Actually, my .sra file is from SRR11832836. It is paired according to the website https://www.ncbi.nlm.nih.gov/Traces/index.html?view=run_browser&page_size=10&acc=SRR11832836&display=metadata.
but when I run vdb-dump -R1 SRR11832836 in bash, I also got only fastq file,
the output: $ vdb-dump -R1 SRR11832836 ALIGNMENT_COUNT: 4 BASE_COUNT: 25958334766 BIO_BASE_COUNT: 25958334766 CMP_BASE_COUNT: 2505215944 CMP_LINKAGE_GROUP: CMP_READ: COLOR_MATRIX: 0, 1, 2, 3, 4, 1, 0, 3, 2, 4, 2, 3, 0, 1, 4, 3, 2, 1, 0, 4, 4, 4, 4, 4, 4 CSREAD: 10030021312113000303330123120000333210301101122230231022222300213121013002321233221232013110021031 CS_KEY: T CS_NATIVE: false FIXED_SPOT_LEN: 0 CSREAD: 10030021312113000303330123120000333210301101122230231022222300213121013002321233221232013110021031 CS_KEY: T CS_NATIVE: false FIXED_SPOT_LEN: 0 LINKAGE_GROUP: CB:CAGCATAGTAAATGTG-1|UB:CTTAAGGGGC MAX_SPOT_ID: 264880967 MIN_SPOT_ID: 1 NAME: 1 PLATFORM: SRA_PLATFORM_ILLUMINA PRIMARY_ALIGNMENT_ID: 1 QUALITY: 32, 32, 32, 32, 32, 36, 36, 36, 36, 14, 14, 36, 36, 36, 36, 36, 36, 36, 36, 36, 21, 36, 36, 36, 36, 36, 32, 14, 36, 36, 36, 36, 36, 36, 36, 36, 36, 36, 36, 36, 14, 36, 36, 14, 36, 36, 36, 14, 32, 14, 32, 36, 36, 36, 32, 32, 36, 14, 32, 36, 36, 36, 32, 36, 32, 36, 36, 14, 32, 36, 36, 36, 36, 27, 36, 36, 36, 36, 36, 36, 32, 27, 14, 36, 32, 14, 14, 36, 36, 14, 36, 32, 32, 14, 27, 27, 14, 14 RD_FILTER: SRA_READ_FILTER_PASS READ: GGGCCCTGCAGTGCCCCGGCGCCAGCAGGGGGCGCTGGCCACCACTCTAAGCAAGAGAGCCCTGCAGTTGCCCTAGTCGCTCAGCTTGCACCCTGGCA READ_FILTER: SRA_READ_FILTER_PASS READ_LEN: 98 READ_SEG: [0, 98] READ_START: 0 READ_TYPE: SRA_READ_TYPE_BIOLOGICAL|SRA_READ_TYPE_REVERSE SIGNAL_LEN: 0 SPOT_COUNT: 264880967 SPOT_GROUP: TACAGACT SPOT_ID: 1 SPOT_LEN: 98 TRIM_LEN: 98 TRIM_START: 0
Because there is only READ_LEN: 98, is this the reason why I get only SRR11832836_1.fastq file ? the command used for generating SRR11832836_1.fastq is this:
time fasterq-dump --threads 6 \ --split-files --include-technical ./SRR11832836/SRR11832836.sra \ --progress -O ./
All the files in my directory is like this :
SO ,why do I get only fastq file from sra, please illuminate me
thanks!
Yes, that is the reason.
Yes, that is the reason.
SO, there is a problem with the sra file generated by NCBI?
if so, I WOULD remind them.
thanks
Yes you should contact NCBI about the accessions in question.
Hi,
I've downloaded the .sra file of run SRR9123299 using prefetch.
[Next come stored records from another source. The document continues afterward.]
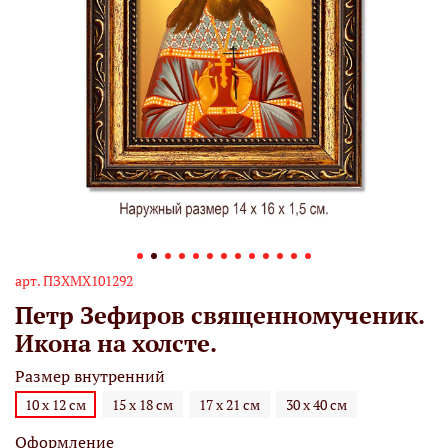
арт.
ПЗХМХ101292
Петр Зефиров священномученик.
Икона на холсте.
Размер внутренний
10 х 12 см
15 х 18 см
17 х 21 см
30 х 40 см
Оформление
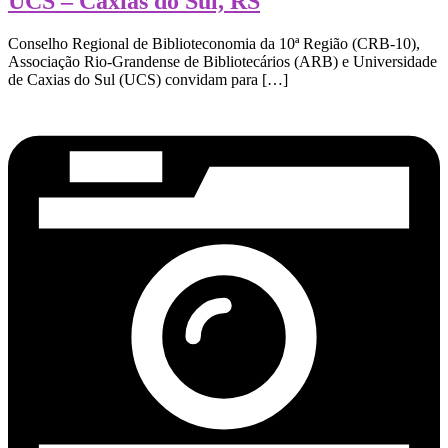
UCS – Caxias do Sul, RS
Conselho Regional de Biblioteconomia da 10ª Região (CRB-10),
Associação Rio-Grandense de Bibliotecários (ARB) e Universidade
de Caxias do Sul (UCS) convidam para […]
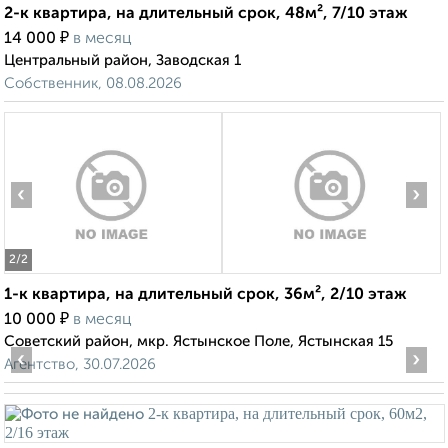
2-к квартира, на длительный срок, 48м², 7/10 этаж
₽
14 000
в месяц
Центральный район, Заводская 1
Собственник, 08.08.2026
‹
›
2
/2
1-к квартира, на длительный срок, 36м², 2/10 этаж
₽
10 000
в месяц
Советский район, мкр. Ястынское Поле, Ястынская 15
‹
›
Агентство, 30.07.2026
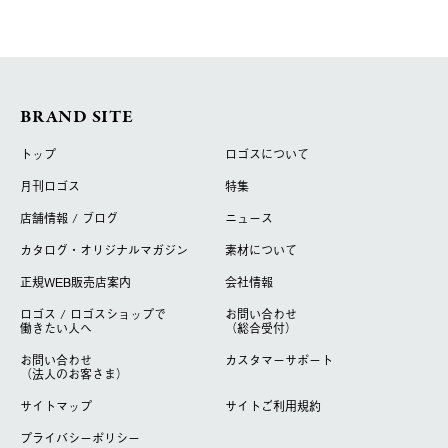
BRAND SITE
トップ
ロゴスについて
月刊ロゴス
特集
店舗情報 / ブログ
ニュース
カタログ・オリジナルマガジン
素材について
正規WEB販売店案内
会社情報
ロゴス / ロゴスショップで
お問い合わせ
働きたい人へ
（総合受付）
お問い合わせ
カスタマーサポート
（法人のお客さま）
サイトマップ
サイトご利用規約
プライバシーポリシー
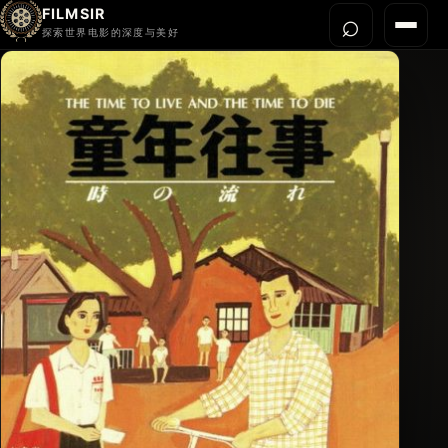
FILMSIR
⌕
打开搜
菜单
探索世界电影的深度与美好
首页
今晚看什么
世界电影节
导演宇宙
影片库
影评与解读
关于我们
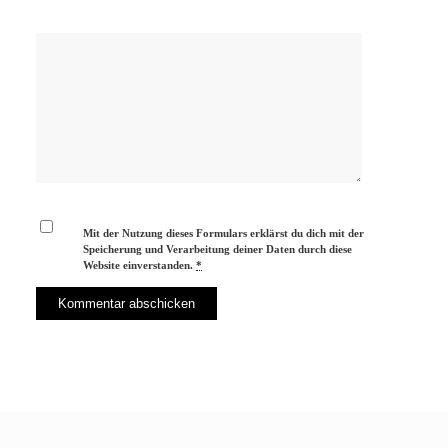
Mit der Nutzung dieses Formulars erklärst du dich mit der
Speicherung und Verarbeitung deiner Daten durch diese
Website einverstanden.
*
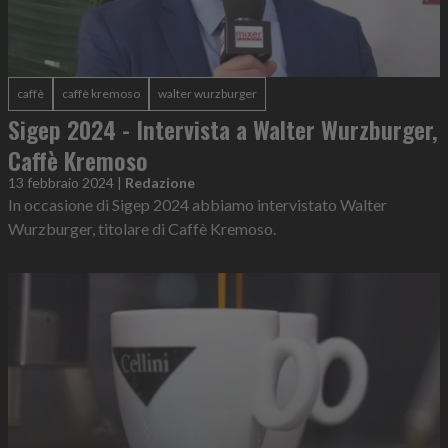
caffè
caffè kremoso
walter wurzburger
Sigep 2024 - Intervista a Walter Wurzburger,
Caffè Kremoso
13 febbraio 2024
|
Redazione
In occasione di Sigep 2024 abbiamo intervistato Walter
Wurzburger, titolare di Caffè Kremoso.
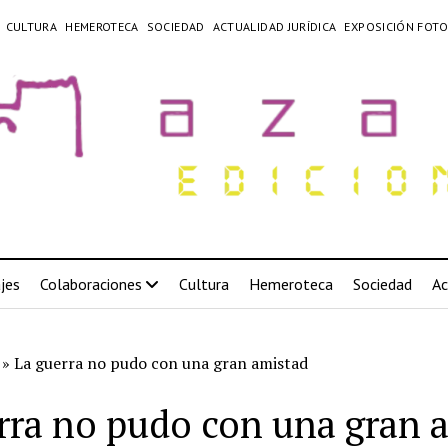
CULTURA
HEMEROTECA
SOCIEDAD
ACTUALIDAD JURÍDICA
EXPOSICIÓN FOTO
jes
Colaboraciones
Cultura
Hemeroteca
Sociedad
Ac
»
La guerra no pudo con una gran amistad
rra no pudo con una gran 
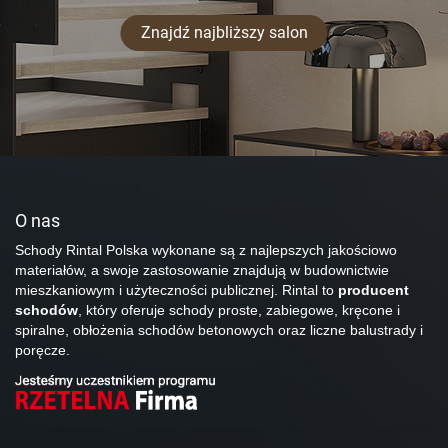
Znajdź najbliższy salon
O nas
Schody Rintal Polska wykonane są z najlepszych jakościowo
materiałów, a swoje zastosowanie znajdują w budownictwie
mieszkaniowym i użyteczności publicznej. Rintal to
producent
schodów
, który oferuje schody proste, zabiegowe, kręcone i
spiralne, obłożenia schodów betonowych oraz liczne balustrady i
poręcze.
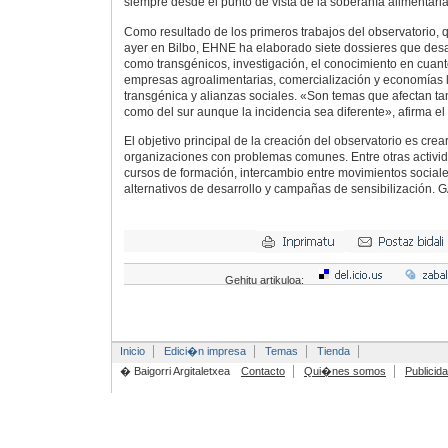
siempre desde el punto de vista de la soberanía alimentaria
Como resultado de los primeros trabajos del observatorio, q
ayer en Bilbo, EHNE ha elaborado siete dossieres que desa
como transgénicos, investigación, el conocimiento en cuant
empresas agroalimentarias, comercialización y economías 
transgénica y alianzas sociales. «Son temas que afectan tan
como del sur aunque la incidencia sea diferente», afirma el 
El objetivo principal de la creación del observatorio es crea
organizaciones con problemas comunes. Entre otras activid
cursos de formación, intercambio entre movimientos social
alternativos de desarrollo y campañas de sensibilización.
G
Gehitu artikuloa:
Inicio
Edici�n impresa
Temas
Tienda
� Baigorri Argitaletxea
Contacto
Qui�nes somos
Publicid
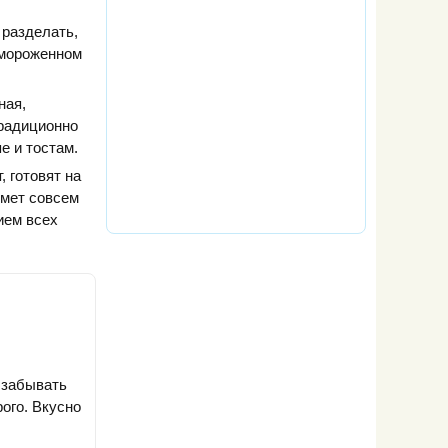
 разделать,
замороженном
ная,
традиционно
е и тостам.
, готовят на
ймет совсем
ием всех
 забывать
рого. Вкусно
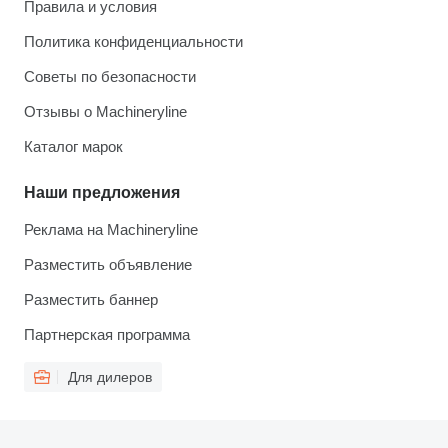
Правила и условия
Политика конфиденциальности
Советы по безопасности
Отзывы о Machineryline
Каталог марок
Наши предложения
Реклама на Machineryline
Разместить объявление
Разместить баннер
Партнерская программа
Для дилеров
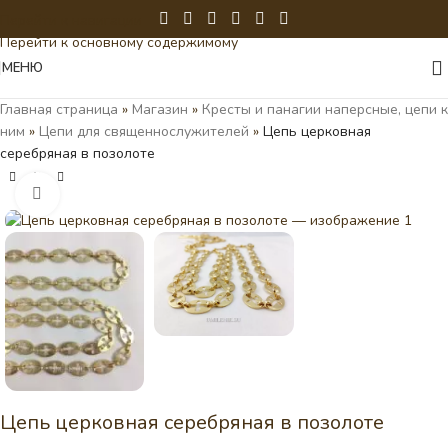
Перейти к навигации
Перейти к основному содержимому
МЕНЮ
Главная страница
»
Магазин
»
Кресты и панагии наперсные, цепи к
ним
»
Цепи для священнослужителей
»
Цепь церковная
серебряная в позолоте
Нажмите, чтобы увеличить
Цепь церковная серебряная в позолоте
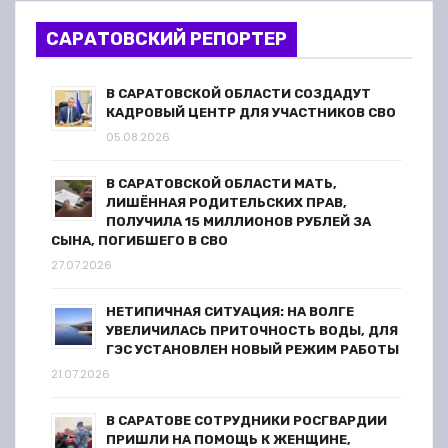
САРАТОВСКИЙ РЕПОРТЕР
В САРАТОВСКОЙ ОБЛАСТИ СОЗДАДУТ
КАДРОВЫЙ ЦЕНТР ДЛЯ УЧАСТНИКОВ СВО
05.08.2026
В САРАТОВСКОЙ ОБЛАСТИ МАТЬ,
ЛИШЁННАЯ РОДИТЕЛЬСКИХ ПРАВ,
ПОЛУЧИЛА 15 МИЛЛИОНОВ РУБЛЕЙ ЗА
СЫНА, ПОГИБШЕГО В СВО
27.07.2026
НЕТИПИЧНАЯ СИТУАЦИЯ: НА ВОЛГЕ
УВЕЛИЧИЛАСЬ ПРИТОЧНОСТЬ ВОДЫ, ДЛЯ
ГЭС УСТАНОВЛЕН НОВЫЙ РЕЖИМ РАБОТЫ
21.07.2026
В САРАТОВЕ СОТРУДНИКИ РОСГВАРДИИ
ПРИШЛИ НА ПОМОЩЬ К ЖЕНЩИНЕ,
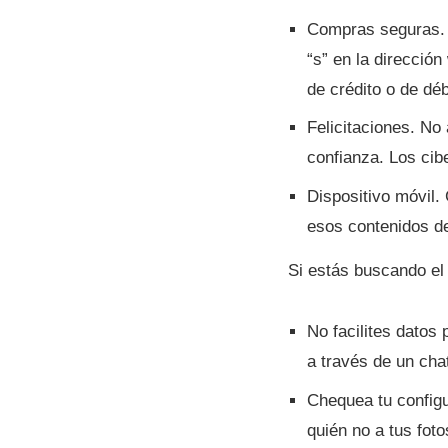
Compras seguras. A
“s” en la dirección
de crédito o de dé
Felicitaciones. No
confianza. Los ci
Dispositivo móvil.
esos contenidos de
Si estás buscando el 
No facilites datos
a través de un cha
Chequea tu configu
quién no a tus fot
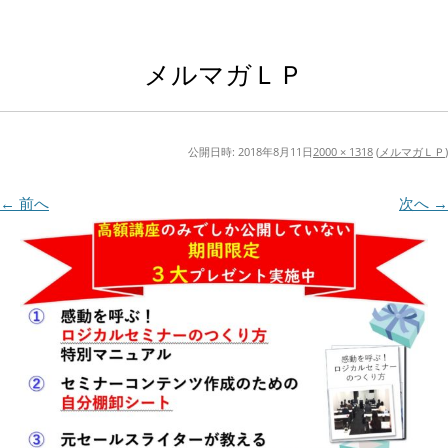
メルマガＬＰ
公開日時:
2018年8月11日
2000 × 1318
(
メルマガＬＰ
)
← 前へ
次へ →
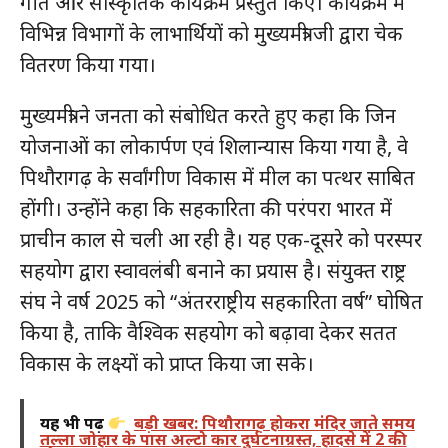
गीत और सांस्कृतिक कार्यक्रम प्रस्तुत किए। कार्यक्रम में
विभिन्न विभागों के लाभार्थियों को मुख्यमंत्री जी द्वारा चेक
वितरण किया गया।
मुख्यमंत्री ने जनता को संबोधित करते हुए कहा कि जिन
योजनाओं का लोकार्पण एवं शिलान्यास किया गया है, वे
पिथौरागढ़ के सर्वांगीण विकास में मील का पत्थर साबित
होंगी। उन्होंने कहा कि सहकारिता की परंपरा भारत में
प्राचीन काल से चली आ रही है। यह एक-दूसरे को परस्पर
सहयोग द्वारा स्वावलंबी बनाने का प्रयास है। संयुक्त राष्ट्र
संघ ने वर्ष 2025 को “अंतरराष्ट्रीय सहकारिता वर्ष” घोषित
किया है, ताकि वैश्विक सहयोग को बढ़ावा देकर सतत
विकास के लक्ष्यों को प्राप्त किया जा सके।
यह भी पढ़ें
बड़ी खबर: पिथौरागढ़ होकरा मंदिर जाते समय
तल्ला जोहार के पास अल्टो कार दुर्घटनाग्रस्त, हादसे में 2 की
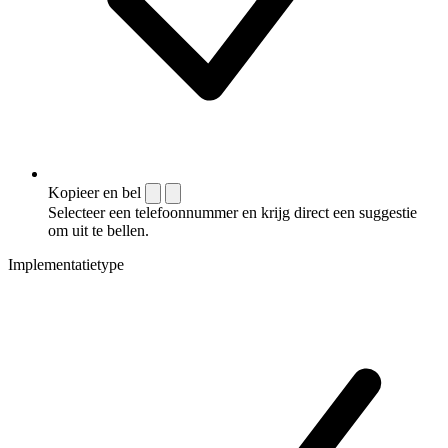
Kopieer en bel
Selecteer een telefoonnummer en krijg direct een suggestie
om uit te bellen.
Implementatietype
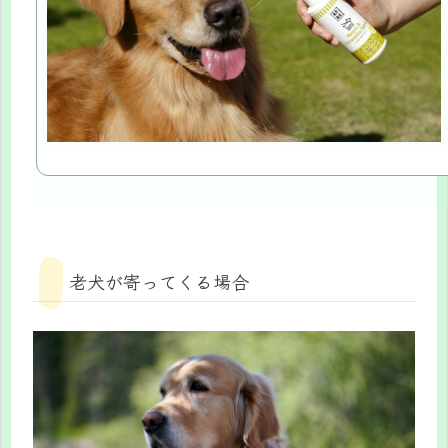
老犬が寄ってくる場合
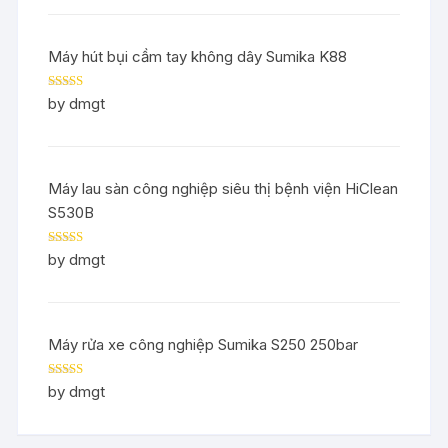
Máy hút bụi cầm tay không dây Sumika K88
Rated
5
out
by dmgt
of 5
Máy lau sàn công nghiệp siêu thị bệnh viện HiClean
S530B
Rated
5
out
by dmgt
of 5
Máy rửa xe công nghiệp Sumika S250 250bar
Rated
5
out
by dmgt
of 5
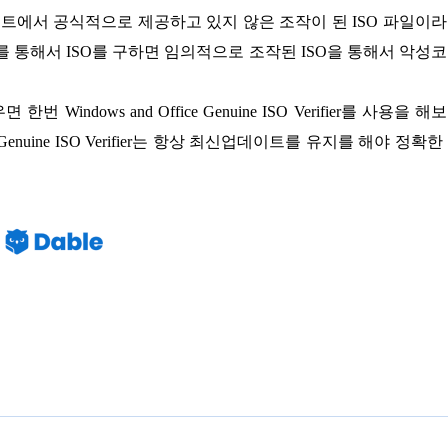
프트에서 공식적으로 제공하고 있지 않은 조작이 된 ISO 파일이
 통해서 ISO를 구하면 임의적으로 조작된 ISO을 통해서 악성
ndows and Office Genuine ISO Verifier를 사용을 해
 Genuine ISO Verifier는 항상 최신업데이트를 유지를 해야 정확한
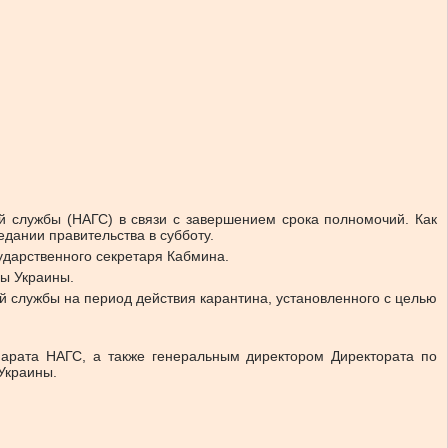
й службы (НАГС) в связи с завершением срока полномочий. Как
дании правительства в субботу.
ударственного секретаря Кабмина.
бы Украины.
й службы на период действия карантина, установленного с целью
арата НАГС, а также генеральным директором Директората по
Украины.
.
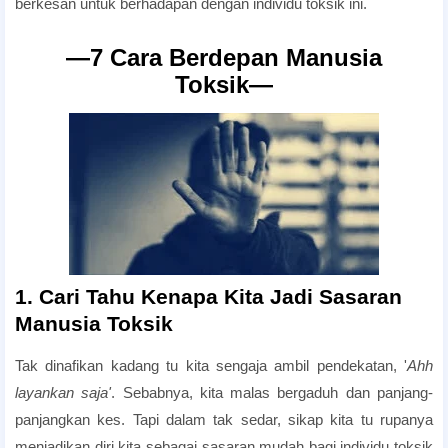
berkesan untuk berhadapan dengan individu toksik ini.
―7 Cara Berdepan Manusia
Toksik―
1. Cari Tahu Kenapa Kita Jadi Sasaran
Manusia Toksik
Tak dinafikan kadang tu kita sengaja ambil pendekatan, '
Ahh
layankan saja'
. Sebabnya, kita malas bergaduh dan panjang-
panjangkan kes. Tapi dalam tak sedar, sikap kita tu rupanya
menjadikan diri kita sebagai sasaran mudah bagi individu toksik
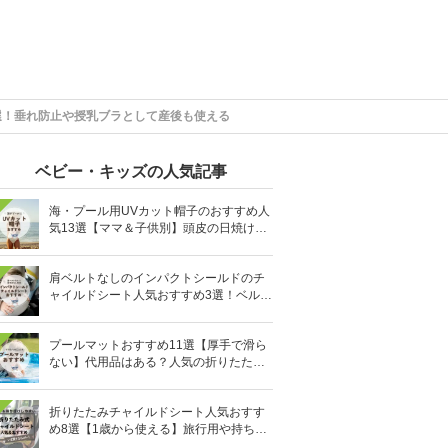
選！垂れ防止や授乳ブラとして産後も使える
ベビー・キッズの人気記事
海・プール用UVカット帽子のおすすめ人
気13選【ママ＆子供別】頭皮の日焼け対
策に
肩ベルトなしのインパクトシールドのチ
ャイルドシート人気おすすめ3選！ベルト
を嫌がる＆抜け出す悩みも解消
プールマットおすすめ11選【厚手で滑ら
ない】代用品はある？人気の折りたたみ
式も
折りたたみチャイルドシート人気おすす
め8選【1歳から使える】旅行用や持ち運
びに！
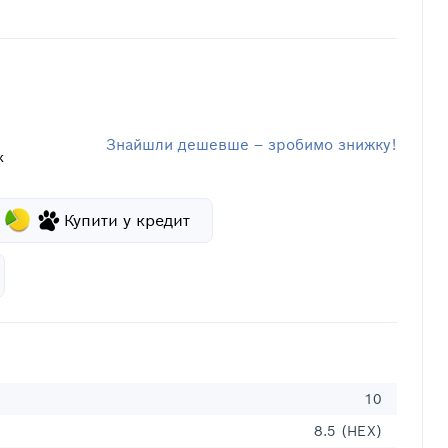
Знайшли дешевше – зробимо знижку!
к
Купити у кредит
10
8.5 (HEX)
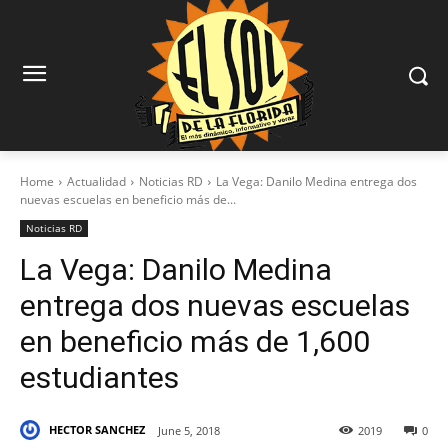
Home
Actualidad
Noticias RD
La Vega: Danilo Medina entrega dos
nuevas escuelas en beneficio más de...
Noticias RD
La Vega: Danilo Medina
entrega dos nuevas escuelas
en beneficio más de 1,600
estudiantes
HECTOR SANCHEZ
June 5, 2018
2019
0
Based on the metadata this file should be Illumina paired-end data. However, when I try to split the file using 'fasterq-dump' I only get one output file named: 'SRR9123299.fastq. I've tried both
--split-3
and--split-files
. Could it be that the authors only uploaded one fastq file when they were supposed to upload 2?Downloaded the file using this command:
prefetch -f all SRR9123299 --output-directory my_dir/
Tried to split the file using this command:
fasterq-dump --split-3 my_dir/SRR9123299.sra -e 10
and this command:
fasterq-dump --split-files my_dir/SRR9123299.sra -e 10
Any help or explanation would be much appreciated!